Wish I Had a Sylvia Plath

This play pitches itself just right; the jokes peppering the script make the experience all the more affecting

★★★★
archive review (edinburgh) | Read in About 2 minutes
Published 21 Aug 2007

Ethel is an unhappy woman: you can tell because she's got her head in the oven. But then the oven starts speaking to her, through a series of whoops only she can understand, and she reveals the reasons for her sadness.

Through a mixture of 1950's domestic goddess-style cookery programmes and flashback footage on a big screen, Ethel puts together the recipe for suicide. First comes her marriage to Ned Hughes, charismatic English poet. He is the first ingredient, an adulterous husband that "will require some preparation." Happily, she's done that already, starting with a bizarre film of their meeting at an intellectual party at Oxford and biting each others' cheeks and faces. Then comes a dismissive father, an all-American mother and children who love their father more. Altogether, what seem like a million small faliures and shortcomings add up to create a frightening parable of what happens if you expect too much from life.

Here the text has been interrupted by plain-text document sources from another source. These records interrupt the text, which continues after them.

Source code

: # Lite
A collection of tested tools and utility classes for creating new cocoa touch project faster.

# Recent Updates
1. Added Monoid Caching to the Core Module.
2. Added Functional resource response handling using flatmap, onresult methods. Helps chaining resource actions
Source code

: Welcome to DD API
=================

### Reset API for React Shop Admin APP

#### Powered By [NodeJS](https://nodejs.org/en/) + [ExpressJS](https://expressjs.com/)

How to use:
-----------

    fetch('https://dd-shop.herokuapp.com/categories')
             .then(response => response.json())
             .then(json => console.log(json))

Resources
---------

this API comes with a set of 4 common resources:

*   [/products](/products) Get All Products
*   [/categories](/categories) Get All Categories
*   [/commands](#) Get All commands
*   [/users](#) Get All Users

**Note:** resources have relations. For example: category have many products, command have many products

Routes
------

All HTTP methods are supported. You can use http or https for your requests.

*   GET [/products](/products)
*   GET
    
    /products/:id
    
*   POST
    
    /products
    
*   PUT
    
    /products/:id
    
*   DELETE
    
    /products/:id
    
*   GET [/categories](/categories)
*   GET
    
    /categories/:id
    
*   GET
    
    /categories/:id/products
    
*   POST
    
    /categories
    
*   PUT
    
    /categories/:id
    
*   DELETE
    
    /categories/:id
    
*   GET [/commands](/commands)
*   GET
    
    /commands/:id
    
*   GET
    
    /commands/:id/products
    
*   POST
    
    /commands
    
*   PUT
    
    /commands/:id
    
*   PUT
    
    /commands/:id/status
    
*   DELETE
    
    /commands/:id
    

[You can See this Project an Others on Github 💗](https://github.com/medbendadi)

While Elisabeth Gray's depiction of madness is surreal and unrelenting, she is terribly touching and fragile on stage. Everything in the production rests on her, and she bears the weight admirably. One only has to look around Edinburgh in August to see many faliures of the comedy-tragedy mix, but Wish I Had a Sylvia Plath pitches itself just right, with the jokes making the experience all the more affecting rather than detracting from it. The surreal nature of the prodcution emphasises that this is how the unfortunate Ethel sees the world, until even the audience understand her reasons for suicide perfectly.